Libro della settimana, Il giovane Holden di J.D. Salinger

Non faccio che dire “piacere d’averla conosciuta” a gente che non ho affatto piacere d’aver conosciuto. Ma se volete sopravvivere, bisogna che diciate certe cose.

 

Sono passati più di 50 anni da quando è stato scritto Il giovane Holden ma quell’ansia, che Salinger aveva colto dialogando con i più giovani, ci è ancora vicina. «Continuiamo a vederlo, Holden Caulfield, con la sua aria scocciata, insofferente alle ipocrisie e al conformismo, lui e la sua infanzia schifa e le cose da matti che gli sono capitate verso Natale, dal giorno in cui lasciò l’Istituto Pencey con una bocciatura in tasca e nessuna voglia di farlo sapere ai suoi. La trama è tutta qui, narrata da quella voce spiccia e senza fronzoli.

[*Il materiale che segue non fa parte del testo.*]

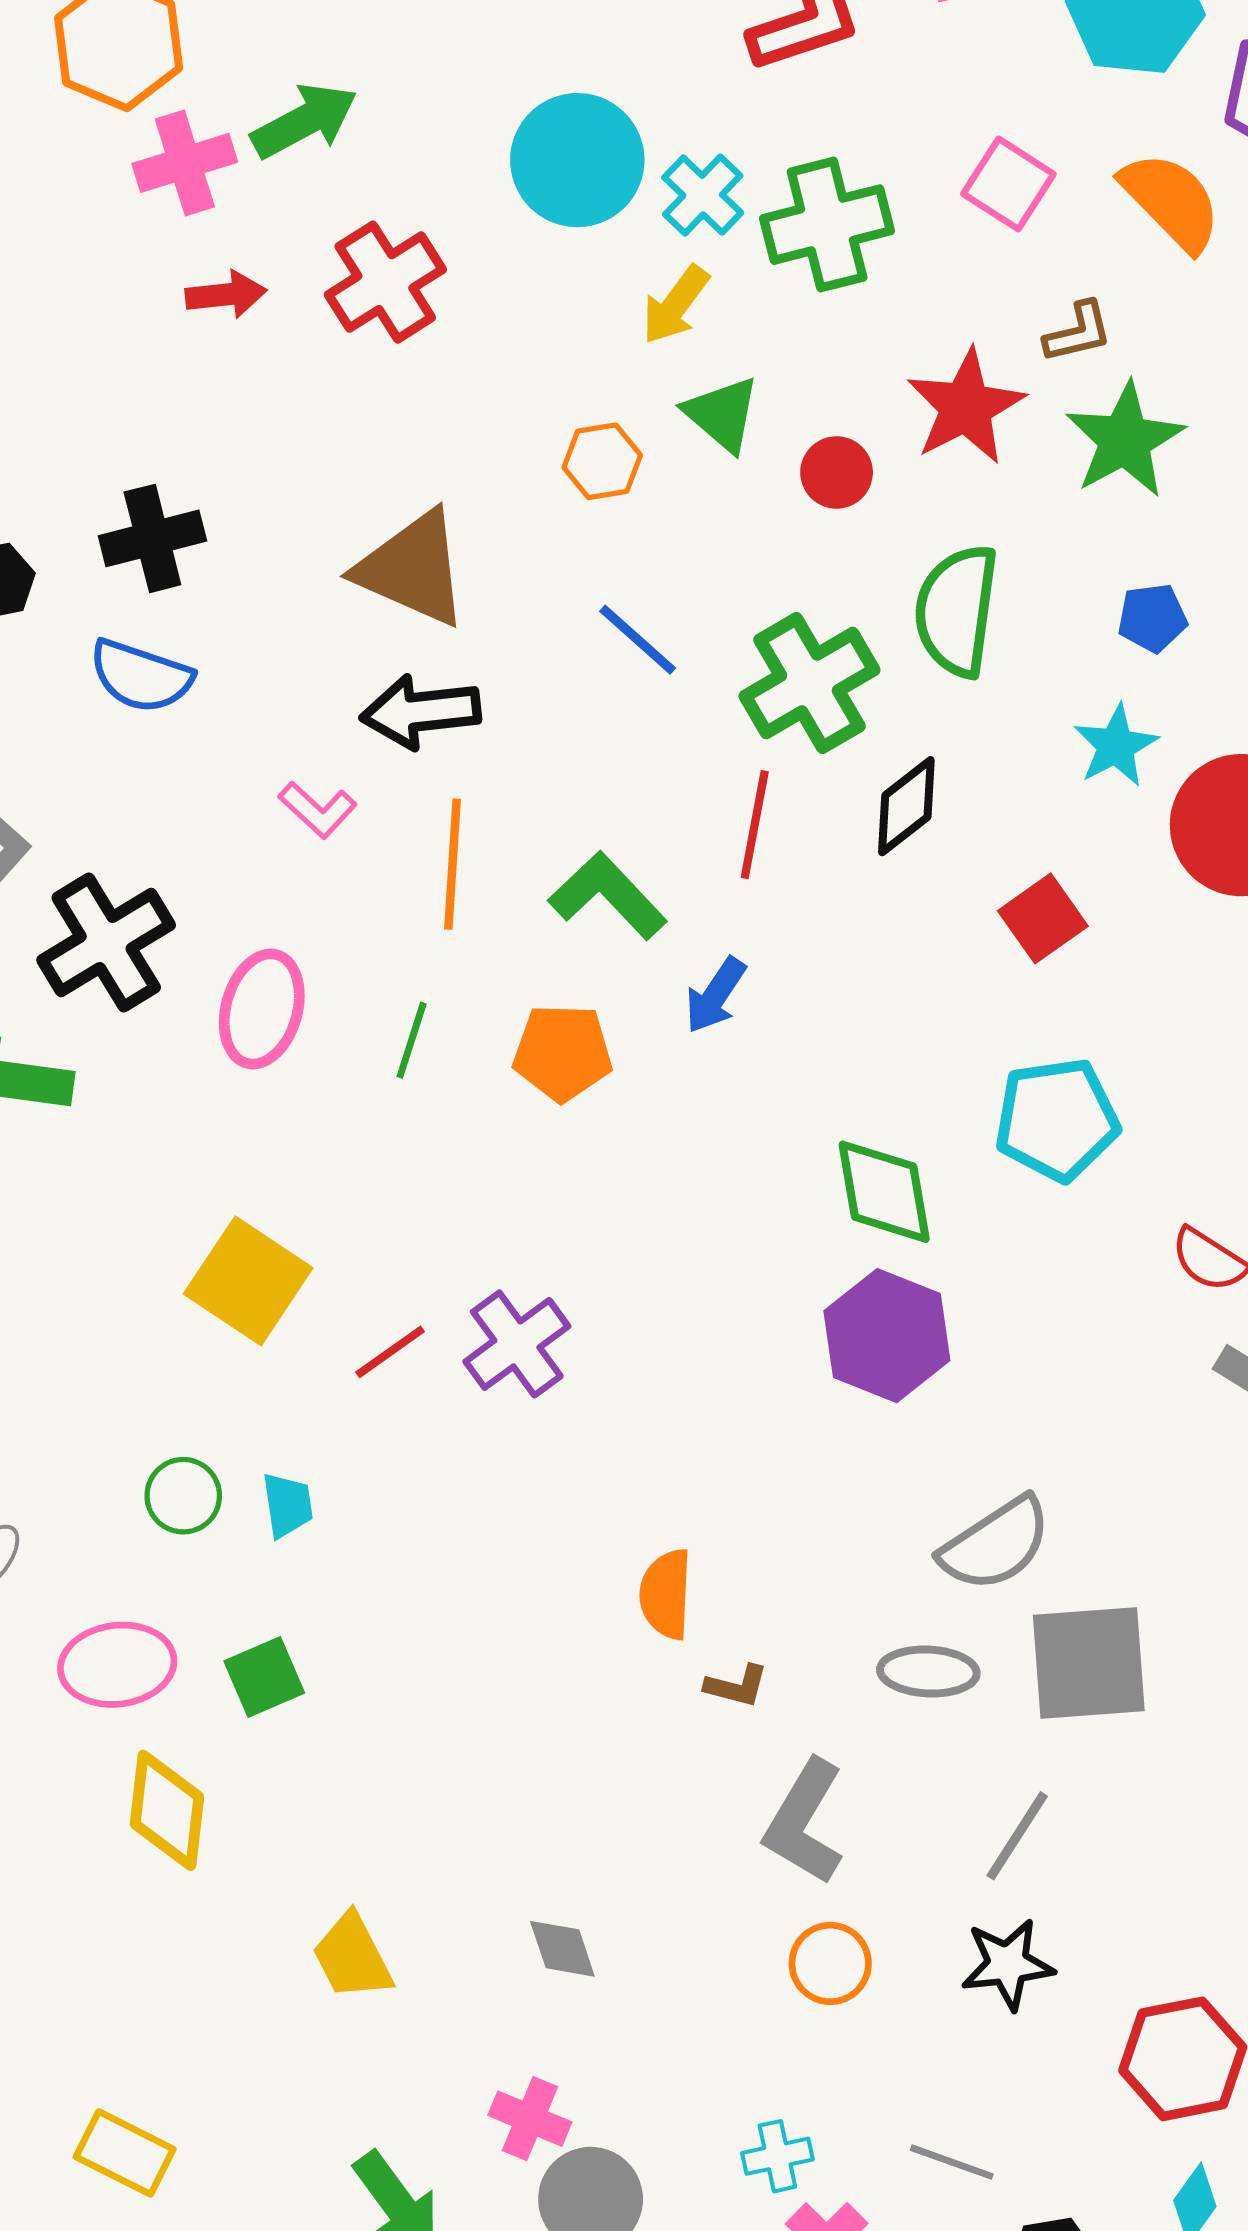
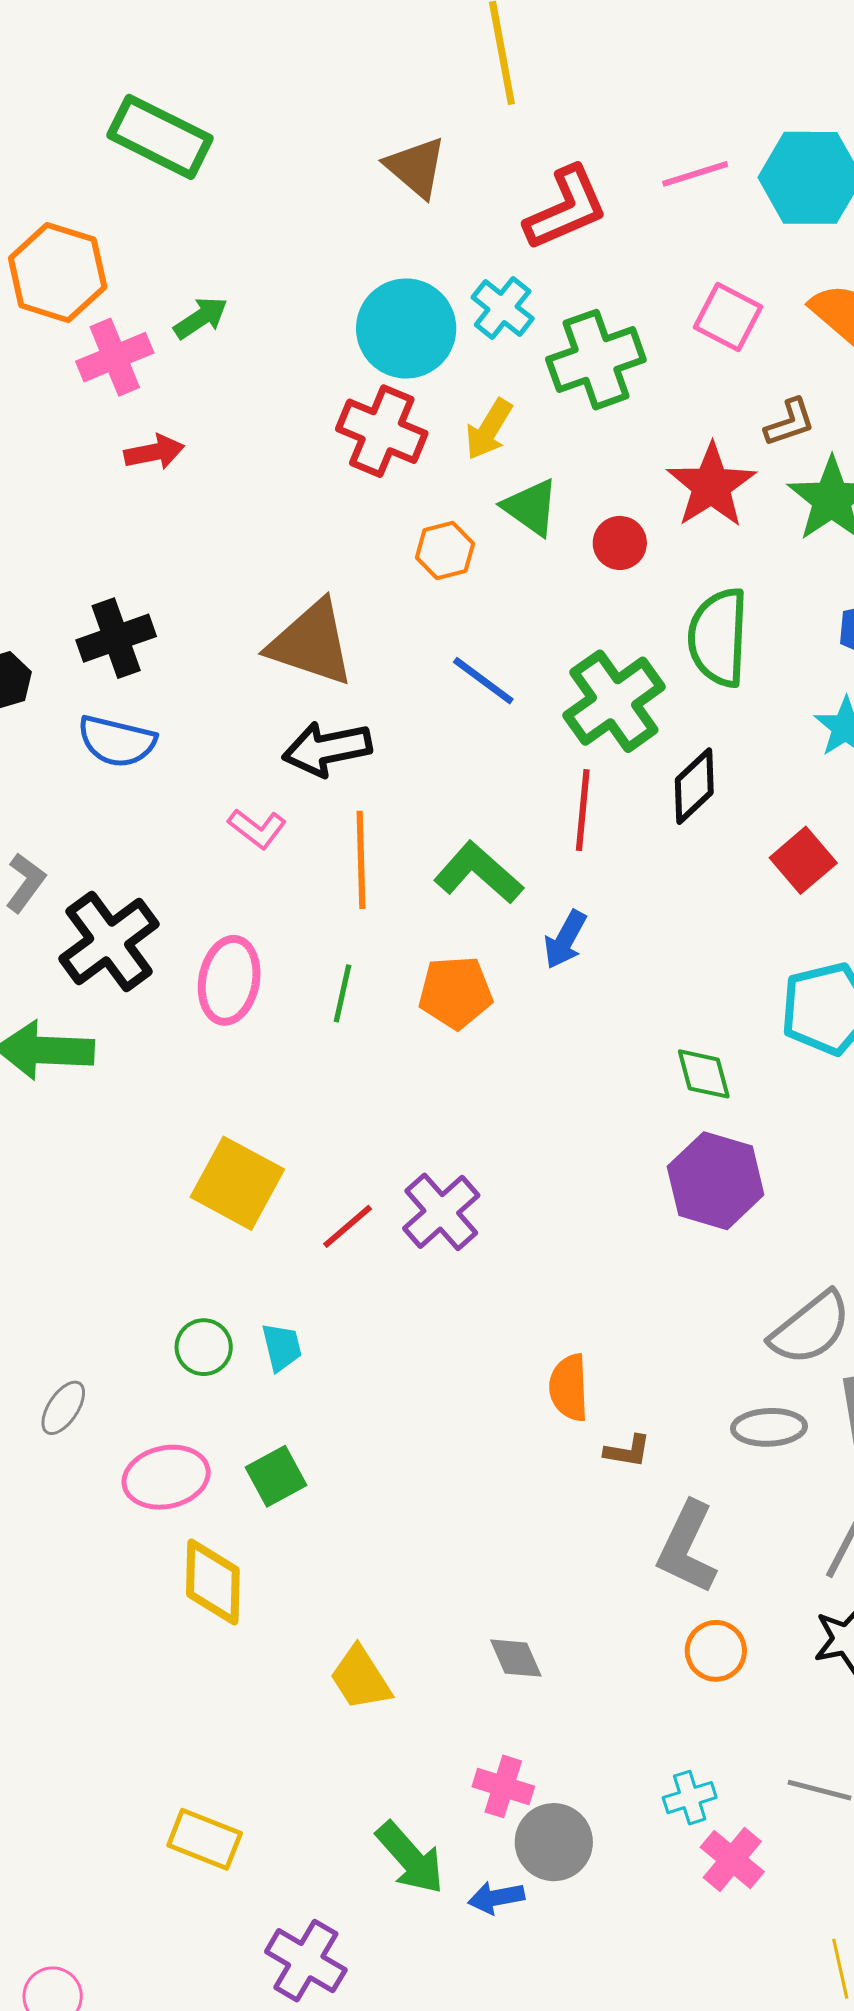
green arrow: (304, 121) -> (201, 318), size x0.7
cyan cross: (703, 195) -> (503, 308), moved
red cross: (385, 282) -> (382, 431), moved, turned -30
green diamond: (884, 1192) -> (704, 1074), size x0.7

Ma sono i suoi pensieri, il suo umore rabbioso ad andare in scena» e poiché nessuno sa esattamente perché Holden sia così tanto arrabbiato, ciascuno di noi, leggendolo, legge la propria rabbia ed è forse questo ad averlo fatto diventare uno dei grandi capolavori letterari del ‘900.

«È fuor di dubbio, infatti, che Salinger abbia sconvolto il corso della letteratura contemporanea influenzando l’immaginario collettivo e stilistico del Novecento, diventando un autore imprescindibile per la comprensione del nostro tempo.»

E’ pur vero, d’altra parte, che l’edizione italiana è stata influenzata positivamente dalla traduzione di Adriana Motti, la quale ha reso l’espressione inglese and all -per portare un esempio-  talvolta con «e tutto quanto» altre volte con «e compagnia bella» o «e quel che segue»: modi di dire che caratterizzano così profondamente “Il giovane Holden” da non poterlo più pensare senza.